Collection entries:

++++++

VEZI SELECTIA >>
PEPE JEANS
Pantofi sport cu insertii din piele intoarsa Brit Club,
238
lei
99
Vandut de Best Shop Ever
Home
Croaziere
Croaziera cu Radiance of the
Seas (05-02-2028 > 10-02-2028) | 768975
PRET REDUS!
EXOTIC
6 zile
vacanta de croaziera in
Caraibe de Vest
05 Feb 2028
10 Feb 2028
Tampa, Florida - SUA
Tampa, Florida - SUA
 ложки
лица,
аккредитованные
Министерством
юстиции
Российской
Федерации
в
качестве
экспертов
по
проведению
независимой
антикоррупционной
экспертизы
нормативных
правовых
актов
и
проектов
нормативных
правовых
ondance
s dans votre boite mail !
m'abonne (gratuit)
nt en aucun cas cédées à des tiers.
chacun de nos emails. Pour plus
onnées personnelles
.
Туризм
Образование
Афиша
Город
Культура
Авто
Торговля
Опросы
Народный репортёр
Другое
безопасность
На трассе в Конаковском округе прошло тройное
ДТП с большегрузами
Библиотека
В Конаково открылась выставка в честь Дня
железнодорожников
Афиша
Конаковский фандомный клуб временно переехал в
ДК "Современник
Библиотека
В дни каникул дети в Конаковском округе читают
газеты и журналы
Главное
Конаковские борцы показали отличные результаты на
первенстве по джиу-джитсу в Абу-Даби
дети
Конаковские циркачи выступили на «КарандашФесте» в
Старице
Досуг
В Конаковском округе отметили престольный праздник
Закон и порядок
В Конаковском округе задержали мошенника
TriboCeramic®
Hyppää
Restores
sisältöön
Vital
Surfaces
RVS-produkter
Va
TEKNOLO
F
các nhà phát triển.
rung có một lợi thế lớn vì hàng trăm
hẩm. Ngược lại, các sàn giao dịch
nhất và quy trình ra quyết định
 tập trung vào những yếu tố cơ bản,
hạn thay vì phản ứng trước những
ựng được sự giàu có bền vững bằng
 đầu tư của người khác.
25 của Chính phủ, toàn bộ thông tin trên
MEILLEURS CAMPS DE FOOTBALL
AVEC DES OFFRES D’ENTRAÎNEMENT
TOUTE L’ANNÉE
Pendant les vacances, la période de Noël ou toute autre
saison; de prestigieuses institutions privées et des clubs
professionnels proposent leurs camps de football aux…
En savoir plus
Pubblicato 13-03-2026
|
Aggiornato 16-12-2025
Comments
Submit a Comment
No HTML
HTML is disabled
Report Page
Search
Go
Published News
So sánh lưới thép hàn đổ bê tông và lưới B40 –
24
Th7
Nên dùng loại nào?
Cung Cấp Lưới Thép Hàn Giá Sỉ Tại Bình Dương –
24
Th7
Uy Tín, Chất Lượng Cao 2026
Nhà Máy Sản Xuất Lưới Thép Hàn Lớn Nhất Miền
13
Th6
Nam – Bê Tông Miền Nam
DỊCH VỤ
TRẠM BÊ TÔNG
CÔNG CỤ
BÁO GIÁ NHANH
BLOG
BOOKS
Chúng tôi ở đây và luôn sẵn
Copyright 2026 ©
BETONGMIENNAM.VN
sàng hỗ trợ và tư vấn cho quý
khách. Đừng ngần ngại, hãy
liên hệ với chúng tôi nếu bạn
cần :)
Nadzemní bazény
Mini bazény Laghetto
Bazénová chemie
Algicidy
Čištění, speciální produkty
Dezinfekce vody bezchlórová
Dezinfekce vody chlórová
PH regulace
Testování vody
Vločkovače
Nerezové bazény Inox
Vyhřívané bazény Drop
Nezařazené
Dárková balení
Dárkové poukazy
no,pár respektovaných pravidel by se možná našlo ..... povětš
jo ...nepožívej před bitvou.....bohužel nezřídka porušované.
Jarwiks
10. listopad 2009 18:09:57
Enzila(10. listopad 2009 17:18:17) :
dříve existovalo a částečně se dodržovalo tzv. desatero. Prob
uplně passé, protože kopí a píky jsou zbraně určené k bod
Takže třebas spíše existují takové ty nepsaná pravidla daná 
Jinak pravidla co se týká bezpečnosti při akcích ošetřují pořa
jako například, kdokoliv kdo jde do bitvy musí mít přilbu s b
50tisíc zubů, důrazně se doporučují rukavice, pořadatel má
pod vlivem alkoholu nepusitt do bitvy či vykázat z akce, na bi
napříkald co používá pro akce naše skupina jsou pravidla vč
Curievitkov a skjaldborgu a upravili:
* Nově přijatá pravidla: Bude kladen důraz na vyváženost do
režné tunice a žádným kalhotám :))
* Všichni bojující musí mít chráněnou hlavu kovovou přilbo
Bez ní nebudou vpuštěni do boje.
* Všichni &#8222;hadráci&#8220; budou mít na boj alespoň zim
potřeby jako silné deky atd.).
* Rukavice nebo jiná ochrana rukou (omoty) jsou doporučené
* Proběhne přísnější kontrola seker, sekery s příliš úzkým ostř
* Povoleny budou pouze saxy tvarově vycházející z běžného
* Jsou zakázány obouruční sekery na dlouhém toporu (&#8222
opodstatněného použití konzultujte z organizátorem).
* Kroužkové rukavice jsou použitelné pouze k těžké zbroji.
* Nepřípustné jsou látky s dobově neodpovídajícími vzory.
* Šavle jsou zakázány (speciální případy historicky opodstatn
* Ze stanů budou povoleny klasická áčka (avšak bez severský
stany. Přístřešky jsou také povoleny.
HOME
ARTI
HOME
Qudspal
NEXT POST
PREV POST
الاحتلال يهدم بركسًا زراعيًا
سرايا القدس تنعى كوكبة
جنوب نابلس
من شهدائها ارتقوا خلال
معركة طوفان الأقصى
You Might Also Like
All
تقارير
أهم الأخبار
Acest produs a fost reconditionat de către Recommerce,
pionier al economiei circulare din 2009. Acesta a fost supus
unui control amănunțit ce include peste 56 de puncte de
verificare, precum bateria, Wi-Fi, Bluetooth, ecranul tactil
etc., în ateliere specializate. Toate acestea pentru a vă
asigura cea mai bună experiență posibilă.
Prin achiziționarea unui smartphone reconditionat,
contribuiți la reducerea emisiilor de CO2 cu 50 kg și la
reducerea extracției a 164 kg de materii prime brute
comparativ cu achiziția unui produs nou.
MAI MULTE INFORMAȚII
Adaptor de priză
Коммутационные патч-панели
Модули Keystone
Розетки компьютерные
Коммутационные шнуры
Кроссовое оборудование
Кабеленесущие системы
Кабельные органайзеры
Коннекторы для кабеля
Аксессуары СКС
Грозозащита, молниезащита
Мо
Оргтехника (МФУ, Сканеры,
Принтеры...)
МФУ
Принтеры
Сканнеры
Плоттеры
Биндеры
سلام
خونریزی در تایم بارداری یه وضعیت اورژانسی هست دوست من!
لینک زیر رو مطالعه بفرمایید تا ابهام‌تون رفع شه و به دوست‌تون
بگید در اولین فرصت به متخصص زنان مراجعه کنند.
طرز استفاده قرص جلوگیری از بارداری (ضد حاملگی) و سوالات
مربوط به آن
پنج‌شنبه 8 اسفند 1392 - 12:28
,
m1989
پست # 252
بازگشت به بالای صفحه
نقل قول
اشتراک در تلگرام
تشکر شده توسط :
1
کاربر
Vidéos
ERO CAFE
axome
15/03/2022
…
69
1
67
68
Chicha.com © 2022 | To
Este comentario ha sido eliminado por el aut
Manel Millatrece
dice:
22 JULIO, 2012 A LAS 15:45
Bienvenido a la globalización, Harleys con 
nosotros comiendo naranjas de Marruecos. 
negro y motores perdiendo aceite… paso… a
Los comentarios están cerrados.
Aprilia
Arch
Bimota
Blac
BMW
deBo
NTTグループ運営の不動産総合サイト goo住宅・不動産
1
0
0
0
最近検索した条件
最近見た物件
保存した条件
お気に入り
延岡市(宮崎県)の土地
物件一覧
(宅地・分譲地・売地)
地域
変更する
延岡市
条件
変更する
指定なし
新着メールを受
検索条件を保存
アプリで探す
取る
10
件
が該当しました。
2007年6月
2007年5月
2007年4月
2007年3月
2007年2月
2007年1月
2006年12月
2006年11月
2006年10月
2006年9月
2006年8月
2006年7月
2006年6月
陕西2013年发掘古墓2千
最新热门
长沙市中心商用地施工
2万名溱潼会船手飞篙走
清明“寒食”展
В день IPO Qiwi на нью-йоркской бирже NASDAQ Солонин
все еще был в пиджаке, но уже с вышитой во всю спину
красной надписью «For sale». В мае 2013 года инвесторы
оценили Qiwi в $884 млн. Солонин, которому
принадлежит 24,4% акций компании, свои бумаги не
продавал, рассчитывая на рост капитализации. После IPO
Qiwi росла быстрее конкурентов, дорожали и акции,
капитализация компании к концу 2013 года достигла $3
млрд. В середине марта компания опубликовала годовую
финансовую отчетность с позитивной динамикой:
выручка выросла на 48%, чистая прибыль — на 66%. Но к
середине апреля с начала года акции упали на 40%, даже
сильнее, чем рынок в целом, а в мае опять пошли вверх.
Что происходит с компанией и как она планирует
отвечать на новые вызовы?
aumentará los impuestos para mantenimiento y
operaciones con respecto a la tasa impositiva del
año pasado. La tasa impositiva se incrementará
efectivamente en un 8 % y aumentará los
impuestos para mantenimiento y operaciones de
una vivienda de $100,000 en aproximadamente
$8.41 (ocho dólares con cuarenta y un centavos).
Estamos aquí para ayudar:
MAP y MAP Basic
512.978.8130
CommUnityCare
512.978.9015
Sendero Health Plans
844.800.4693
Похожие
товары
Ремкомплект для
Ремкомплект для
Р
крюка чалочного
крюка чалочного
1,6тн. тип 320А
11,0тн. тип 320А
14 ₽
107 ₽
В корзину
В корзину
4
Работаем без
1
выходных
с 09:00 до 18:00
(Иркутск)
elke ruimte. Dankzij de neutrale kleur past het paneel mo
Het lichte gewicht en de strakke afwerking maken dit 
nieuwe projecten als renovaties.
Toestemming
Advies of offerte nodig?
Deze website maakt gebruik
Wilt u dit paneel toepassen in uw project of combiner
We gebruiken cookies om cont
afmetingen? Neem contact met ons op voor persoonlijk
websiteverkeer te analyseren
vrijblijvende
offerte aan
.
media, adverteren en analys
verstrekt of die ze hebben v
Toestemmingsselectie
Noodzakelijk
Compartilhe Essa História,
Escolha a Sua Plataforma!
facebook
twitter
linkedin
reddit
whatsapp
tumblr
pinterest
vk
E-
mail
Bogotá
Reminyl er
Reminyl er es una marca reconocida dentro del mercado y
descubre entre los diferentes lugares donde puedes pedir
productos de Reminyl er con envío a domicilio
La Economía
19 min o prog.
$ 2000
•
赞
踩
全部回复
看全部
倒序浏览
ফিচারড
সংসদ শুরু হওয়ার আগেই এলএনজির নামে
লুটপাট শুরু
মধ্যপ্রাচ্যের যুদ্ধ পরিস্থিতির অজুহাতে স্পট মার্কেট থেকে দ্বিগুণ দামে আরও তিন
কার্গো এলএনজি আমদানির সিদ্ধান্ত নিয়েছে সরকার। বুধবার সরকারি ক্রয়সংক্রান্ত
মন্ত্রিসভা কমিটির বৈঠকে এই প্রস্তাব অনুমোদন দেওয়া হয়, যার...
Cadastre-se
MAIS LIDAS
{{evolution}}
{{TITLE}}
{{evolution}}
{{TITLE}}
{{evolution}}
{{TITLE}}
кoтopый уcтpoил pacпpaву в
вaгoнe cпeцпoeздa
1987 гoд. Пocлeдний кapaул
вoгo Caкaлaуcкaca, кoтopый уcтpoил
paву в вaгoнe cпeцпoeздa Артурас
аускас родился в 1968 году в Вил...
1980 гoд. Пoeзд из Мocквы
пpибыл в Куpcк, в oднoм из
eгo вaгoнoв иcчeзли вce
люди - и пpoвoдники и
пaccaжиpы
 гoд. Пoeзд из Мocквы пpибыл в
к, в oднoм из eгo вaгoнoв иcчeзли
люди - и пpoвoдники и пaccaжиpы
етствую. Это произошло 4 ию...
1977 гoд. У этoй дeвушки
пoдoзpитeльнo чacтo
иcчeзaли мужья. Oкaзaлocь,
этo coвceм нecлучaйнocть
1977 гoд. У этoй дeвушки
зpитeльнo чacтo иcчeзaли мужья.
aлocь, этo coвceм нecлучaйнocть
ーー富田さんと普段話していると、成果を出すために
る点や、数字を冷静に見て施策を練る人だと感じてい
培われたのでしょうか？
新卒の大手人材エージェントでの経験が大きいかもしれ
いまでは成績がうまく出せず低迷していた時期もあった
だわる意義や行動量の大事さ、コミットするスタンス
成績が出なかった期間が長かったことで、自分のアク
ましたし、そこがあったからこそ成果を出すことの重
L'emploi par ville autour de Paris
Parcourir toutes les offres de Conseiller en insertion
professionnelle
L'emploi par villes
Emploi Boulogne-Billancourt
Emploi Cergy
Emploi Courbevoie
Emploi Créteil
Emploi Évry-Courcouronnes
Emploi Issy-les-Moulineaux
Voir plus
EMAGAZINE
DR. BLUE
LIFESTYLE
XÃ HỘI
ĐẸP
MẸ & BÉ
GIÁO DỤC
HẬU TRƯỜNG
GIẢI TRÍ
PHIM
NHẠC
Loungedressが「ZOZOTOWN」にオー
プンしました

++++++

REQUIRED ACTION: From the listing above, pull out every line that contains the word "компании", matching its case.

RESPONSE TO THIS TASK:
принадлежит 24,4% акций компании, свои бумаги не
капитализация компании к концу 2013 года достигла $3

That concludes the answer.